▶ _Ausgewählter Text_:
-*-*-

»Sexismus« in Anreden und Berufsbezeichnungen

[77] Das Problem des (wirklichen und vermeintlichen) »Sexismus in der Sprache« können wir als Ganzes hier nicht lösen. Wir erinnern daran, daß die erste Grundfrage dieses Buches lautet: Wie erfreuen wir unsere Gesprächspartner? und nicht etwa: Wie verhelfen wir einem Prinzip zum Durchbruch? Deshalb stellen wir auch hier das menschliche Individuum und die konkrete Situation in den Mittelpunkt.

Ein Problem, das immer wieder auftaucht, ist die Anrede für eine unverheiratete weibliche Person: Nur »Frau« oder eventuell auch »Fräulein«? Wir möchten dafür folgende zwei Thesen aufstellen:

– jede erwachsene Frau hat Anspruch darauf, mit »Frau« angeredet zu werden, wenn sie es wünscht.

– jede unverheiratete Frau hat Anspruch darauf, mit »Fräulein« angeredet zu werden, wenn sie es wünscht.


Der Streit um »Frau« und »Fräulein« ist, so viel wir sehen, um [77] die hundert Jahre alt5. Die Lösung kann nicht darin bestehen, für alle Frauen die Anrede »Frau« zu postulieren; denn manche von ihnen wünschen dies gar nicht. Ihre Gründe sind verschieden: Eine Frau, die ein Leben lang mit einem bestimmten Ausdruck angeredet worden ist, mag dabei bleiben wollen; eine andere will es deutlich machen, daß sie selbst Doktor oder Direktor ist und nicht die Frau eines Doktors oder Direktors. Wieder andere mögen sich gerne an den alten Sinn von »Fräulein« (›Dame von Stand‹) erinnern. Deshalb: Niemand mit Gewalt »glücklich« machen wollen.

Ein anderes Problem sind die Berufs- und Amtsbezeichnungen für Frauen. Hier möchten wir zuerst dafür plädieren, daß sprachliche Texte nicht durch ein Gestänge von Bruchstrichen, Klammern und falschen Großbuchstaben verunstaltet werden. Wir sind also gegen solche Formen wie: »MusikerInnen«; »man/frau« finden wir falsch, weil »man« und »Mann« (wie französisch »on« und »homme«) seit Jahrhunderten zwei verschiedene Wörter sind. Und wenn schon Klammern mit der weiblichen Endung »-in« gesetzt werden, dann müssen sie stimmen. Eine Formel wie:

»Gesucht: ein(e) Übersetzer(in)«

kann man gelten lassen; denn die Wörter stimmen mit Klammer und ohne Klammer jeweils zusammen. Falsch ist dagegen:

»Diese(r) Assistent(in) soll«

denn ohne Klammer heißt es: ›diese Assistent soll‹, mit Klammer: ›dieser Assistentin soll‹ – beides ist falsch.

-*-*-

▶ _Bereitgestellte Daten_:

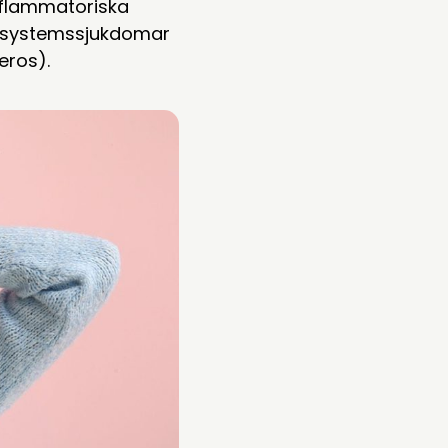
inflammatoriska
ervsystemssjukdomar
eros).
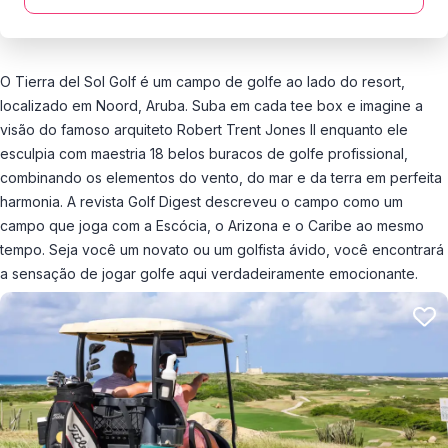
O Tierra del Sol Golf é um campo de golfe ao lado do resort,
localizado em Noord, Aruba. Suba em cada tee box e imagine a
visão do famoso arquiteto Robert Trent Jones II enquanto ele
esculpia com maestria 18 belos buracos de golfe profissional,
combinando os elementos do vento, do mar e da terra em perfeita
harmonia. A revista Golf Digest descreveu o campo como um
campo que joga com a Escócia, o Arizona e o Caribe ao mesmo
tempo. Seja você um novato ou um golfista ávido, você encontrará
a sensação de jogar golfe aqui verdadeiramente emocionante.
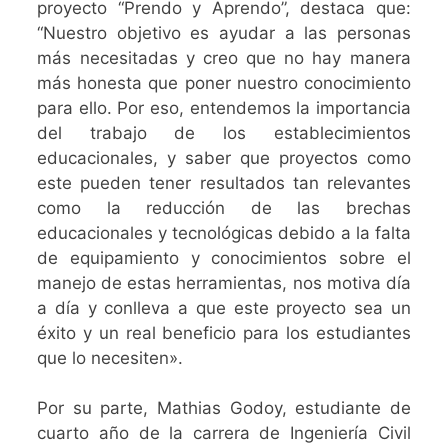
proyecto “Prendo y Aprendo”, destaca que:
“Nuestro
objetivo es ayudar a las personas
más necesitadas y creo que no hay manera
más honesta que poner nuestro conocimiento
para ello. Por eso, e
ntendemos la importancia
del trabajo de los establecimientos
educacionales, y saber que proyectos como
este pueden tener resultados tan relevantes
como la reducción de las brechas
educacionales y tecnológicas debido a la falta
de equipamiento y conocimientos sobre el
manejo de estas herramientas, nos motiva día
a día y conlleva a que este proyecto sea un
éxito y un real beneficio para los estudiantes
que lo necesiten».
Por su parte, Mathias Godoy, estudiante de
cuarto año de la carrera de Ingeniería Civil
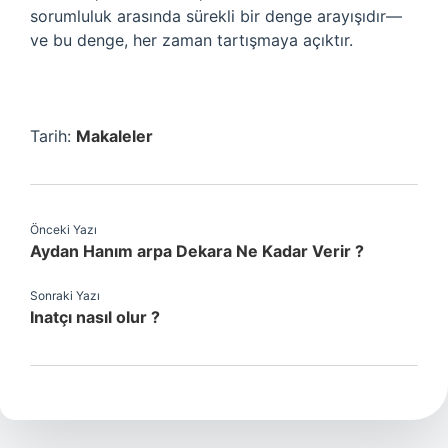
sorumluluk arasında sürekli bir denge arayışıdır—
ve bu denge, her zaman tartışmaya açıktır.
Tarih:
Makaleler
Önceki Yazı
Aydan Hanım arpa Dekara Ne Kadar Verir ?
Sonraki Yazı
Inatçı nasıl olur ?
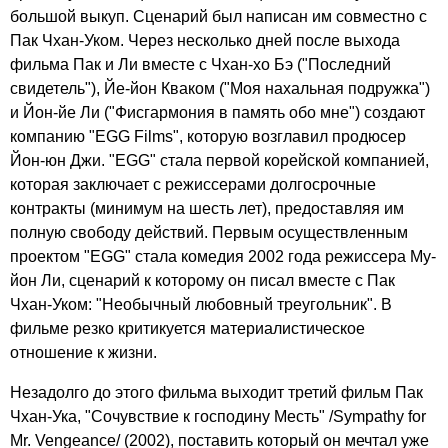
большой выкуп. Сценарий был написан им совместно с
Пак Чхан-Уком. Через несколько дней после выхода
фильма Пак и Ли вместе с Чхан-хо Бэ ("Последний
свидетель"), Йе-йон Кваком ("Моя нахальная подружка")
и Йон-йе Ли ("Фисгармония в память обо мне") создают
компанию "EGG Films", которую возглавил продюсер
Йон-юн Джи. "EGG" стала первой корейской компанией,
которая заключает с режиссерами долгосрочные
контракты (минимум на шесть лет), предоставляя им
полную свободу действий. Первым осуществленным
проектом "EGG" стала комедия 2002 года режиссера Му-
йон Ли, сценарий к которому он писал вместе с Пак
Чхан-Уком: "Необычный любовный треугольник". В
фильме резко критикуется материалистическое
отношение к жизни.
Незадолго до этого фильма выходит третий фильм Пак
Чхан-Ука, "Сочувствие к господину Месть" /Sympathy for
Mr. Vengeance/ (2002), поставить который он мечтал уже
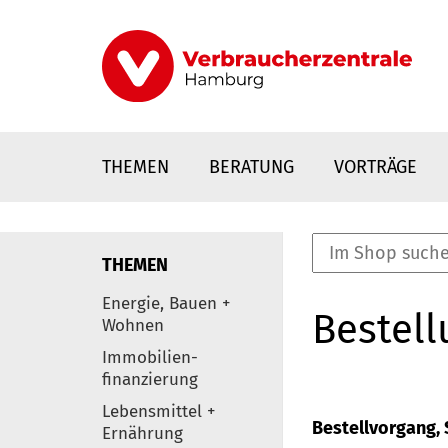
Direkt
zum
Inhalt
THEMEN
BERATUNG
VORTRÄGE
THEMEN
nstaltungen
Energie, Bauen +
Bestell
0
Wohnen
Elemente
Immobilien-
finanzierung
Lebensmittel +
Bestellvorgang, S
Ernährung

-*-*-

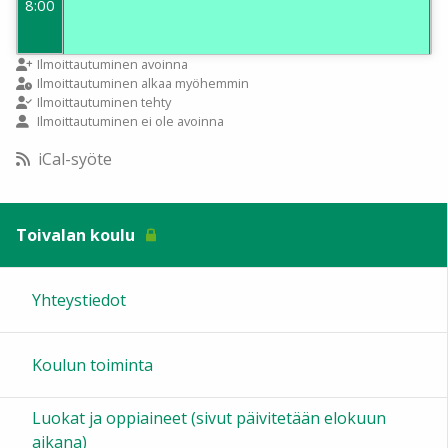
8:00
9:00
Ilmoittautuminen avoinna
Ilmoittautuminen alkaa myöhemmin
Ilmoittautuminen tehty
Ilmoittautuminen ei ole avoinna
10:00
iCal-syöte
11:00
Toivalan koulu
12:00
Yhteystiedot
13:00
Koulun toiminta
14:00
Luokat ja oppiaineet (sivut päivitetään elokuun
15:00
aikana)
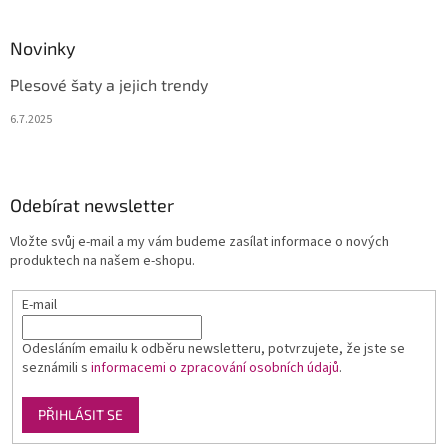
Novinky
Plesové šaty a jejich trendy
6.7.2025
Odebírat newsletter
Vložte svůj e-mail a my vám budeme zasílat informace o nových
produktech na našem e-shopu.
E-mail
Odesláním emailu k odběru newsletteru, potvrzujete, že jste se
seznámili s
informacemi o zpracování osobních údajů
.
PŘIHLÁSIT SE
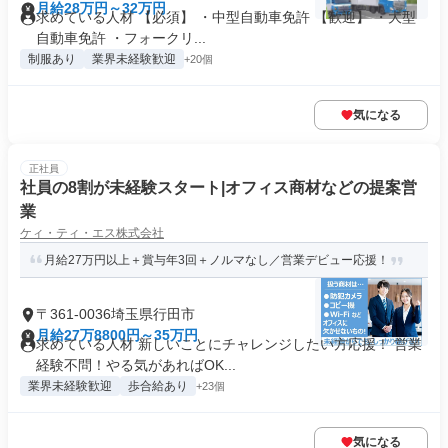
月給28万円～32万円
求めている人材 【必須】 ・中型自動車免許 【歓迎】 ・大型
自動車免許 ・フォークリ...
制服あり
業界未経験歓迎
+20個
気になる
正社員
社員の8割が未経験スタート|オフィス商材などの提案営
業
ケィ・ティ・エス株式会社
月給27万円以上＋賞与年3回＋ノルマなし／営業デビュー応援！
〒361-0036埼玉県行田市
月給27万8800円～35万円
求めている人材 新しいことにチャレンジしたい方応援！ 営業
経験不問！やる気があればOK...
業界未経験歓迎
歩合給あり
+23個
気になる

-*-*-

▶ _Deine Aufgaben_:
1. Beantworte bitte diese Fragen zum Text über Anreden und Berufsbezeichnungen:
(a) Wie lautet die erste Grundfrage des Buches?
(b) Wie alt ist der Streit um »Frau« und »Fräulein« ungefähr?
(c) Welchen alten Sinn von »Fräulein« nennt der Text?
2. Erkläre in ein bis drei Sätzen, warum die Formel »Diese(r) Assistent(in) soll« im Text über Anreden und Berufsbezeichnungen als falsch gilt.
3. Führe den Text über Anreden und Berufsbezeichnungen nach seinem letzten Satz weiter.

▶ _Die Antworten_:
1.
(a) Wie erfreuen wir unsere Gesprächspartner?
(b) Um die hundert Jahre.
(c) ›Dame von Stand‹.

2. Liest man die Formel ohne Klammern, ergibt sich ›diese Assistent soll‹. Mit Klammern ergibt sich ›dieser Assistentin soll‹. Beide Lesarten sind falsch, weil die Wörter nicht zusammenstimmen.

3.
Und nun das aktuellste und umstrittenste Problem. Soll bei Berufsbezeichnungen immer die sogenannte markierte Form (also diejenige mit der Endung »-in«) verwendet werden, wenn es sich um Frauen handelt? Grundsätzlich stehen sich hier zwei Meinungen gegenüber.

Die eine Meinung, die heute von vielen Frauen vertreten wird, lautet, es sei bei der Bezeichnung von Frauenberufen und -Ämtern stets die markierte Form (also zum Beispiel »Professorin«) [78] zu verwenden, damit immer wieder nachdrücklich an die Frauen, ihre Leistungen, Rechte und Forderungen erinnert werde.

Die andere Meinung, die in der Öffentlichkeit seltener gehört wird, lautet, die weibliche Endung sei nur dort zu setzen, wo sie für die Information dringend nötig ist; in allen anderen Fällen solle man auch für Frauen die unmarkierte Form (also zum Beispiel »Professor«) gebrauchen.

Wir vertreten die zweite Meinung. Bei der Begründung müssen wir etwas ausholen und von der Gegenwart, der Zukunft und von den Gesetzen der Sprachentwicklung sprechen.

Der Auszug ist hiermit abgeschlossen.